The best outcome of the ECA conference on African women will be "concrete actions on the ground, and the means to finance them," says Ms. Pauline Biyong, an activist on the non-governmental organization (NGO) scene in Africa.


Ms. Pauline Biyong, president of the League for Women's and Children's Education in Cameroon

Photo: Nii K. Bentsi-Enchill


But noting the disappointing performance of the Ministry for Women's Affairs in her own country, Cameroon, she numbers herself among those who do not believe in special ministries for women. "Since women are involved in all sectors, issues affecting women are therefore present in all sectors." In any case, she adds, there are sometimes women in government "who don't really advance the cause of women. But it is hard to do anything about it when they are specially chosen, in some cases by decree."

Among other things, Ms. Biyong is president of the League for Women's and Children's Education in Cameroon, and founder of the Cameroonian Federation of Women's Associations. She is also the publisher of La Cité, a newspaper that aims to raise consciousness on gender and other development issues and monitors the progress of women in public life. The front-page editorial of the April 1988 edition is titled "Abus de confiance" (Betrayal of trust). It argues that Cameroon's women have received far less than was promised during the 1997 elections.

A firm believer in the progressive potential of NGOs, Ms. Biyong stresses the importance of having stronger NGOs at a time when "the disengagement of the state is occurring without any proper structures and processes to see through the transition." But while "civil society" is the latest fashion, she says, "if you look hard at the [NGO] scene, things are pretty catastrophic."

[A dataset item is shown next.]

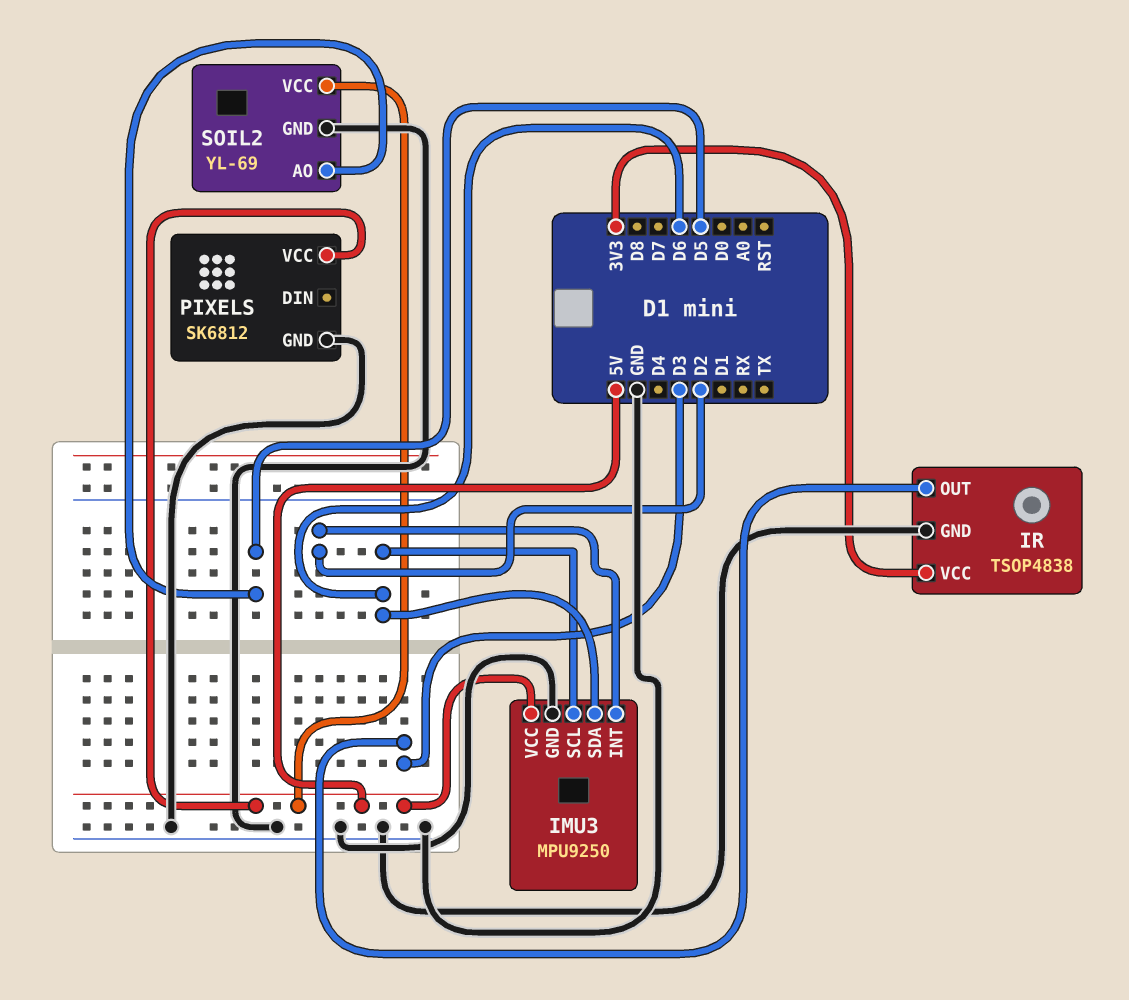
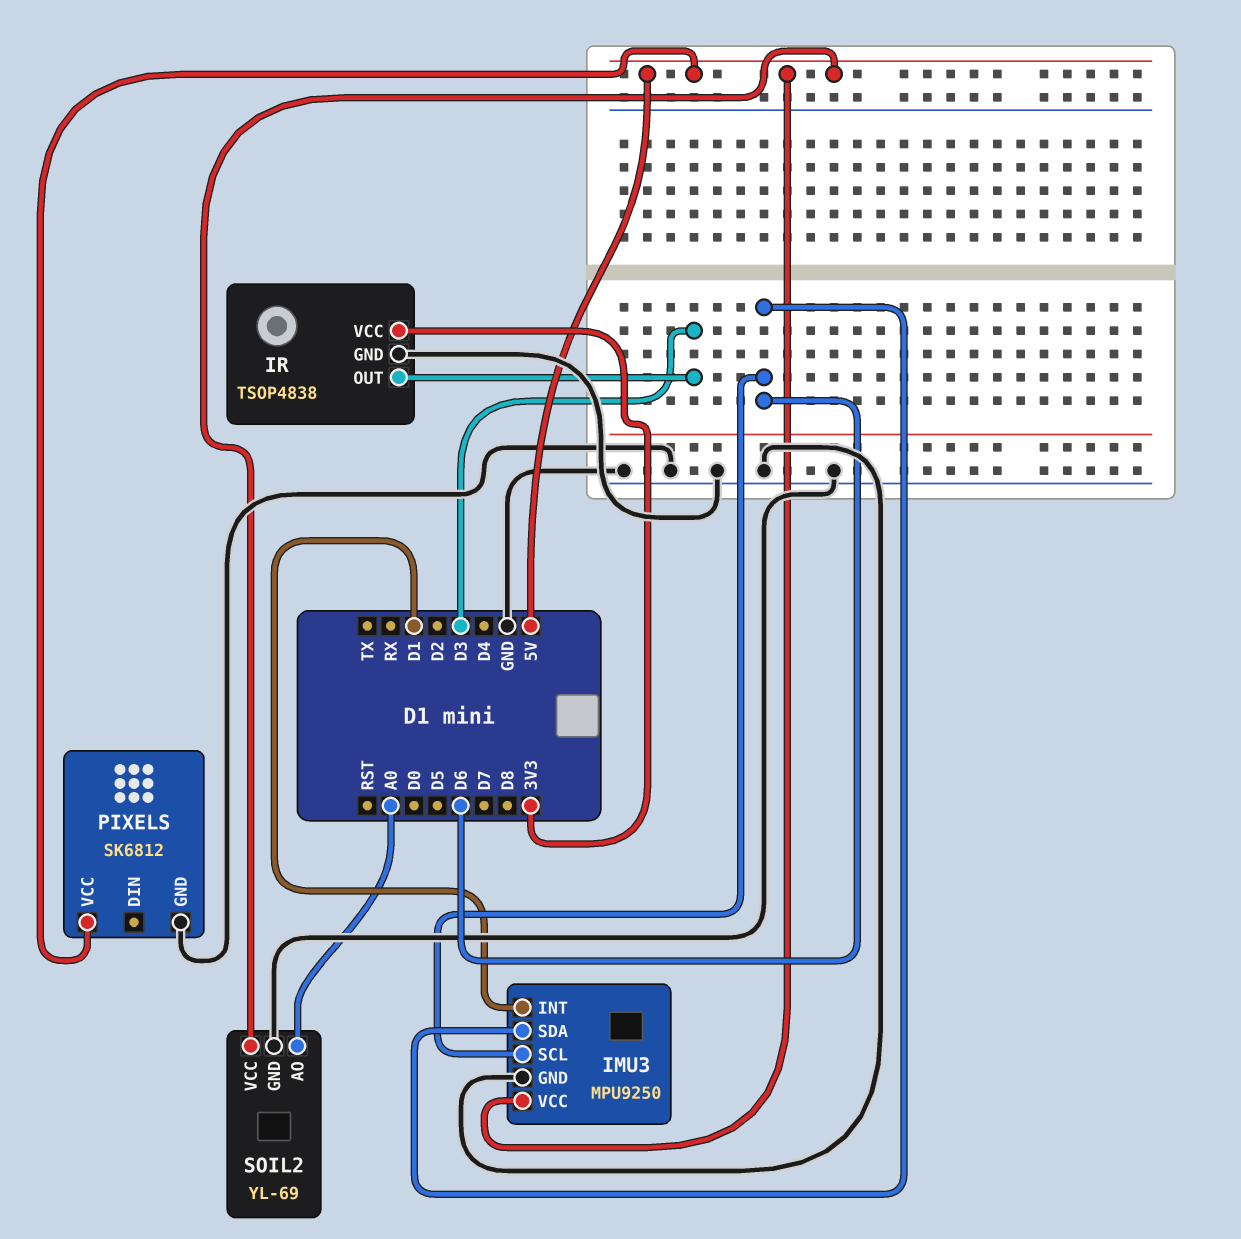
IMU3 pin INT: D2 -> D1
SOIL2 pin AO: D5 -> A0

In the first place, she says, many people in these NGOs need training in basic management and accounting skills. With all the rules and conditions they have to observe in their relations with external or domestic agencies, "it's like asking somebody to write when they have never been to school." Also, NGOs still have no legal status in some countries. "It's one thing to go and sign conventions abroad, but quite another when at home, a government is still wary of NGOs."

According to Ms. Biyong, NGO federations and networks are not working all that well, and uses her own Cameroonian Federation of Women's Associations as an example. "I spent two years of my life on this, with little success. Out of 85 associations, we could not really strengthen even two or three." That federation still exists, she says. But "how can you have a strong chain with weak links?"

Ms. Biyong feels it would be better for some NGOs to develop their strengths, before coming together in a network. She prefers this to the "trawling and dredging that goes on now," with people competing for donor funding.

"The deplorable thing we are now seeing is people setting up NGOs according to donor programmes. If the current thing is AIDS, then our people go there. If it's the environment, then people go there." She insists that there are others who share her views, but she understands their silence. "Things are tough and people (including those who work for NGOs) are hungry...."

She urges NGOs to develop their own agenda and advises caution with donors since their objectives are not necessarily those of African countries or African NGOs. She also contrasts the "first-class" conditions in which many development officials operate with the low levels of funding they give to NGOs that are active on the ground, as well as the tight conditions on its use. Resolute, Ms. Biyong says she will just continue to argue for more tangible support at national and international level for work at the grassroots, "where it is really needed."